A formidable new wave of Chinese musicians is taking the city by storm. Revolving around four venues spread across Beijing, a burgeoning group of performers are working outside government-controlled media channels, and in the process, capturing the attention of the international music community. They now constitute a fresh, independent voice in a country renowned for creative conformity and saccharine Cantonese pop. In Sound Kapital, photographer Matthew Niederhauser captures the energy of the personalities and performers at D-22, Yugong Yishan, 2 Kolegas, and MAO Livehouse. These revolutionary Beijing nightclubs remain at the core of the city’s creative explosion by hosting an eclectic mix of punk, experimental, rock, and folk performances.

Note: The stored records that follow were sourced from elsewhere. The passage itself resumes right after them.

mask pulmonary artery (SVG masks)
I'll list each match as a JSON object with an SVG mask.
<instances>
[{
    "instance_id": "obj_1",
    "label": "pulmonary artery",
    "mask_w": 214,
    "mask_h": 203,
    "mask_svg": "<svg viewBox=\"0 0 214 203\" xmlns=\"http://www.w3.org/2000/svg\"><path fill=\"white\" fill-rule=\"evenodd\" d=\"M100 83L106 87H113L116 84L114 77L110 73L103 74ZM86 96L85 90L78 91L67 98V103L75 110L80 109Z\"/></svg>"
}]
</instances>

Included with the book are concert posters and illustrations that encapsulate the underground scene in Beijing, as well as a CD sampler of the new music being produced. There is no doubt that these musicians will continue to break ground within Beijing’s nascent artistic landscape, helping to push the boundaries of an already expanding realm of independent thought and musical expression in China.
After studying anthropology at Columbia University, Matthew Niederhauser split his time between the National Committee on U.S.-China Relations and the International Center of Photography, before returning to Beijing as a full-time freelance photographer. Over the past year, his work covering youth culture in China has appeared in The New Yorker, Time, The Washington Post, PDN, and the Guardian Weekly amongst others. While his nights are spent photographing Beijing’s underground music scene, Niederhauser also works on a large-format, photo documentary project entitled Visions of Modernity that investigates urban development and new architecture in China’s swelling capital.
Chairman Ca is an illustrator and graphic novelist based in Beijing. After graduating from the Communication University of China in 2006, he helped found the Cult Youth Collective, and subsequently produced two anthologies of the group’s comics and graphic shorts. His sometimes morbid but engrossing images mirror the kaleidoscope of often-conflicting interests, desires, and traditions found in modern China.
Yuli Chen is a music producer and sound engineer based in Beijing who grew up in Paris and was trained in New York City. Most notably, he recorded, mixed, and produced the music for the Beijing Olympic Games Opening Ceremony, working closely with Director Zhang Yimou to create a fascinating score that fused both western and eastern sensibilities. As a trusted indie music producer, Yuli Chen continues to work on a dozen highly-acclaimed projects in China.